HMRC’s reliance on private sector contractors to manage its own data was revealed by HMRC’s award of a contact to Experian, the credit checking agency, in December 2011. The contract, jointly awarded by HMRC and the DWP, provided for Experian to deliver value and savings from HMRC’s own data by identifying fraudulent claims and error. It emerged from evidence given to the PAC that HMRC has not always checked tax credit claims against its own child benefit data. The Experian contract had targeted savings of £800 million. However, the PAC report found that HMRC’s savings estimate for this contract were also revised downwards to a saving of £480 million following reports issued in summer of 2012, which suggested that cooperation with the DWP and Experian had not been as effective as HMRC had originally hoped.

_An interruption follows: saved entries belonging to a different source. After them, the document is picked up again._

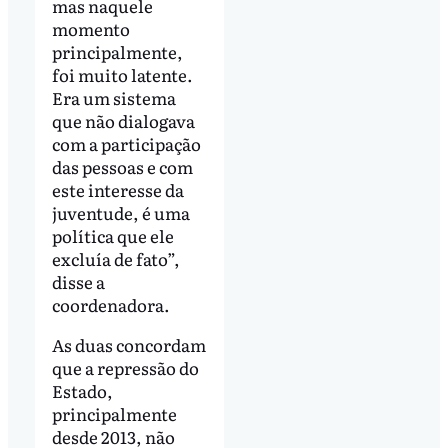
mas naquele
momento
principalmente,
foi muito latente.
Era um sistema
que não dialogava
com a participação
das pessoas e com
este interesse da
juventude, é uma
política que ele
excluía de fato”,
disse a
coordenadora.
As duas concordam
que a repressão do
Estado,
principalmente
desde 2013, não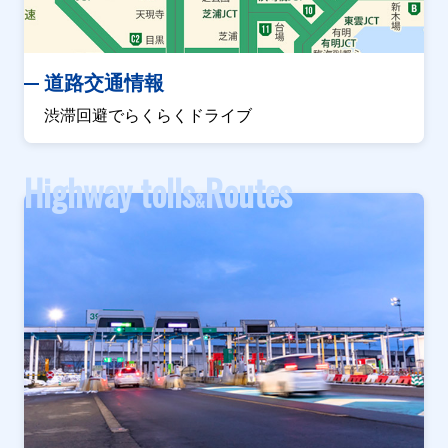
道路交通情報
渋滞回避でらくらくドライブ
Highway tolls
Routes
&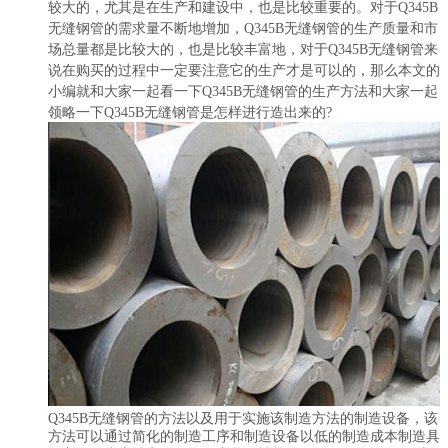
较大的，尤其是在生产和建设中，也是比较重要的。对于Q345B
无缝钢管的需求量不断地增加，Q345B无缝钢管的生产质量和市
场总量都是比较大的，也是比较丰富地，对于Q345B无缝钢管来
说在购买的过程中一定要注意它的生产才是可以的，那么本文的
小编就和大家一起看一下Q345B无缝钢管的生产方法和大家一起
领略一下Q345B无缝钢管是怎样进行造出来的?
Q345B无缝钢管的方法以及用于实施该制造方法的制造设备，该
方法可以通过简化的制造工序和制造设备以低的制造成本制造具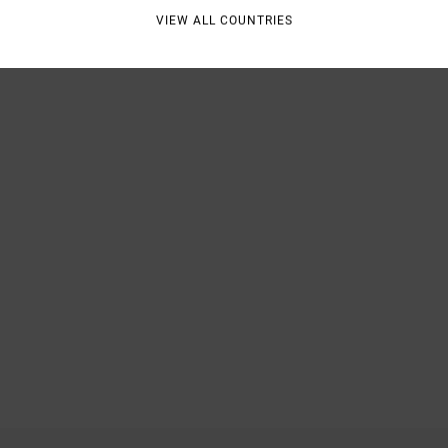
VIEW ALL COUNTRIES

HMRC's statement today in response to the report via the www.gov.uk website emphasised their reliance on RTI to reduce losses caused by tax credit fraud and error, stating that ‘From 2014 the new Real Time Information system will provide information for tax credit claims, significantly reducing fraud and error.’

However, in PAC hearings in March of this year, Margaret Hodge accused HMRC of viewing RTI as a “panacea” for a multitude of problems including tax credit error and fraud. Margaret Hodge said she was “shocked” and “hugely disappointed” at the “mega problem” of tax credits error and fraud when she opened the March hearing. HMRC chief executive Lin Homer claimed RTI would be a “real boon in the area of [preventing] tax credits [fraud].”

For RTI to be really effective in reducing the losses caused by tax fraud and error, would require the ability to reconcile payments exactly with employers’ Full Payment Submissions. HMRC’s implementation of RTI does not create any mandatory link between RTI returns and employer payment. Employers who use direct BACS to pay employees are required to link their RTI reporting with their BACS payment files, but BACS usage is not itself mandatory.

This linkage between RTI reporting and payments is achieved for direct BACS users only in RTI payroll software by the use of unique RTI BACS hash codes. Direct BACS is the only payment channel that supports this security feature and demonstrates automatic traceability to HMRC and employers alike.